Russell Marshall came to art after working as an award-winning journalist and designer for over 20 years in the tabloid newspaper industry, including as Art Director at the Daily Star.
Marshall, who currently lives and works in London, was born in Southend in 1967. He always knew that he wanted to work in a creative industry. After being unsuccessful at gaining entry to Art College he turned his talents to journalism where he developed a hugely successful career.
“I reckon there’s ink in my veins,” he says.
Russell Marshall creates
Everything Russell Marshall learned about design, use of colour, layout, use of pictures and the printing process has been from his jobs working for the papers. His choice of colour and production techniques, as well as the topic of his work, heavily reflects his newspaper background, especially the public’s obsession with celebrity.

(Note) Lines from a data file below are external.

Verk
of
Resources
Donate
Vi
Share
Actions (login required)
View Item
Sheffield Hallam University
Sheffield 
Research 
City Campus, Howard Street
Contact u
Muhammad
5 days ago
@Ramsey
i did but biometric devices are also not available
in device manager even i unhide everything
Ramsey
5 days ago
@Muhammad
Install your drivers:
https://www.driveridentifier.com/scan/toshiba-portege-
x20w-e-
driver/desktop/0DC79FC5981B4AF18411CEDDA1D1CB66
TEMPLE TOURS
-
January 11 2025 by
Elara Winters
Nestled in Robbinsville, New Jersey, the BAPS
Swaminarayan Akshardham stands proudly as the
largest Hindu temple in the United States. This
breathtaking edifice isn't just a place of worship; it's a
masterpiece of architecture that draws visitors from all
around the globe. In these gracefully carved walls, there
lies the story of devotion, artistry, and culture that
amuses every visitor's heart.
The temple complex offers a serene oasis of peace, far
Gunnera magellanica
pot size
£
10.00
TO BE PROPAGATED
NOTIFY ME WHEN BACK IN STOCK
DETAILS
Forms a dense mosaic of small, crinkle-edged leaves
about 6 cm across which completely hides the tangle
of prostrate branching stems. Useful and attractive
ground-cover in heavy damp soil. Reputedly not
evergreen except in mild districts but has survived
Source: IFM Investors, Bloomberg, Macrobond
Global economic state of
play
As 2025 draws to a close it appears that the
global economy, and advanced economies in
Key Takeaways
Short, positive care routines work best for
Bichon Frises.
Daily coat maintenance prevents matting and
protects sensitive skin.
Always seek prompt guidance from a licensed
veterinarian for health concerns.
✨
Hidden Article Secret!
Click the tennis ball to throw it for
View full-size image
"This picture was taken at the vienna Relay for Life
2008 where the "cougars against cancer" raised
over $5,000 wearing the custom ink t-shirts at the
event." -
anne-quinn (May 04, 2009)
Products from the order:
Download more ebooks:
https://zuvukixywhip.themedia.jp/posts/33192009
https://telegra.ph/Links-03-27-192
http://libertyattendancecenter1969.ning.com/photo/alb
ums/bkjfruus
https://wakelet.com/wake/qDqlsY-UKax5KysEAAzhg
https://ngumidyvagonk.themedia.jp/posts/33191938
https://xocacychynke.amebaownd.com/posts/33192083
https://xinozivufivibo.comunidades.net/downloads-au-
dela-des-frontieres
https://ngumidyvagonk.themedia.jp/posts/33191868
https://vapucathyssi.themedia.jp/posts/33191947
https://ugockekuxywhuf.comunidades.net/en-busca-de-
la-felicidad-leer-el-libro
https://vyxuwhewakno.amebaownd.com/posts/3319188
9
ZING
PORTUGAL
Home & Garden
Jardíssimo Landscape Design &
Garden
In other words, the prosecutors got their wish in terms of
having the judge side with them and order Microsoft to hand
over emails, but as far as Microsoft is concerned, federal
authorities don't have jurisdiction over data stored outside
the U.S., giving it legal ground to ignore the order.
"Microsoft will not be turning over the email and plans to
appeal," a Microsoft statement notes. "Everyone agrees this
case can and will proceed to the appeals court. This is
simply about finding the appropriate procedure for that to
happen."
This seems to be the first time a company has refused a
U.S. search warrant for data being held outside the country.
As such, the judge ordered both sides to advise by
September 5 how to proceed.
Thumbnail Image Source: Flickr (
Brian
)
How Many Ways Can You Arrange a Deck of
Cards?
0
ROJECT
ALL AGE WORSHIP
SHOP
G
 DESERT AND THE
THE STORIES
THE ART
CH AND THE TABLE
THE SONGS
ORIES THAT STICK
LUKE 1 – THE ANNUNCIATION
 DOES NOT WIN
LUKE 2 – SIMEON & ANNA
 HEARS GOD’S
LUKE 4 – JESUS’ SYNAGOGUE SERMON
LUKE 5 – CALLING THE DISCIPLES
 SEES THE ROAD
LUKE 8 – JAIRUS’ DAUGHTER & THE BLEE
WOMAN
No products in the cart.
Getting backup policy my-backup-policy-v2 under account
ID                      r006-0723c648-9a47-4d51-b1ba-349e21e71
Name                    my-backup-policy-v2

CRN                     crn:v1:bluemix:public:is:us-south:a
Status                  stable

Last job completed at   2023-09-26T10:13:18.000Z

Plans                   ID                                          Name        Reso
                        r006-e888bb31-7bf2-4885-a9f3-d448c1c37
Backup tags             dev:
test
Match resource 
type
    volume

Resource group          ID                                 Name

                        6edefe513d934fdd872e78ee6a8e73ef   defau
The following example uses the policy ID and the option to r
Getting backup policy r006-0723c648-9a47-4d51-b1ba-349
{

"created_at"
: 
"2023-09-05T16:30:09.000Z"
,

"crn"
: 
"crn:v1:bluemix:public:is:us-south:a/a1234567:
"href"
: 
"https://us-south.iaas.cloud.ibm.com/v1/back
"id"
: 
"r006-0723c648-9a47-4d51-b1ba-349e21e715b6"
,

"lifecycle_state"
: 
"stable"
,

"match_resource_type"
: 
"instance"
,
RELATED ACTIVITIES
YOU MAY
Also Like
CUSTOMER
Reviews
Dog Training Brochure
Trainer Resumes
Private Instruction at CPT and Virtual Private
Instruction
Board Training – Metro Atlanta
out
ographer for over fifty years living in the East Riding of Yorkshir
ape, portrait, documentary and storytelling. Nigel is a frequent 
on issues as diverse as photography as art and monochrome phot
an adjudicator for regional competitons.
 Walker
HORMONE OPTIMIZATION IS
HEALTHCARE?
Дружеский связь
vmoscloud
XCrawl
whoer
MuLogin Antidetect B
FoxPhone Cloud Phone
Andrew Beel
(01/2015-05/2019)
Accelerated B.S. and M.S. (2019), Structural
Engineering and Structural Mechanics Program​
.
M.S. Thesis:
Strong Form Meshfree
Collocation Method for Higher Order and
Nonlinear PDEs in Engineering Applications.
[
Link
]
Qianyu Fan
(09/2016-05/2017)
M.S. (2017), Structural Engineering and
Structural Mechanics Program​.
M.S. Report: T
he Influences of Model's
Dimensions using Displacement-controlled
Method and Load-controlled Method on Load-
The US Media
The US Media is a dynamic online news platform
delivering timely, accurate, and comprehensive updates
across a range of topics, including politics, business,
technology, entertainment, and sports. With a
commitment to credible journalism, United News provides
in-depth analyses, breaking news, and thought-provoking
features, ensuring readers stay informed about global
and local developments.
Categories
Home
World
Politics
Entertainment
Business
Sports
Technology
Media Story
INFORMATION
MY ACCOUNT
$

In his art. he likes to explore the story behind unusual news or a candid image, when stars were really stars, when news was real news and when the best pictures and the best stories made the best front pages. Iconic images that deserve to be seen again, bold CMYK colours that leap off the page plus the odd cheeky one-liner to make you smile.
Screenprinting is a beautiful combination of the mechanics of the photographic transfer and the creativity of the artist’s touch. The real skill lies in the hours of preparation before putting ink on paper, The actual printing process can be extremely quick.
Yoko Endorses Russell Marshalls Artwork for Lennon’s 75th:
Based on a classic image of Lennon taken on a New York roof in 1974 by his friend and legendary rock n roll photographer Bob Gruen
Russell Marshall said: “I’m delighted to have been able to work with such an amazing piece of rock n roll history and my thanks go to Bob Gruen and Yoko Ono Lennon for allowing me to do so. I wanted to take Bob’s image and make it larger than life.
I’ve chosen subtle colours that retain an element of the original print. The pearl and blue give the print a modern look but a retro feel. The newspaper-style halftone effect complements that retro feel.
There are millions of published rock n roll photographs and thousands more are taken every year… but there is maybe a handful of iconic images that define a place, a time, a sound – one moment in music history: Bob Gruen’s rooftop Lennon image is right up there at the top.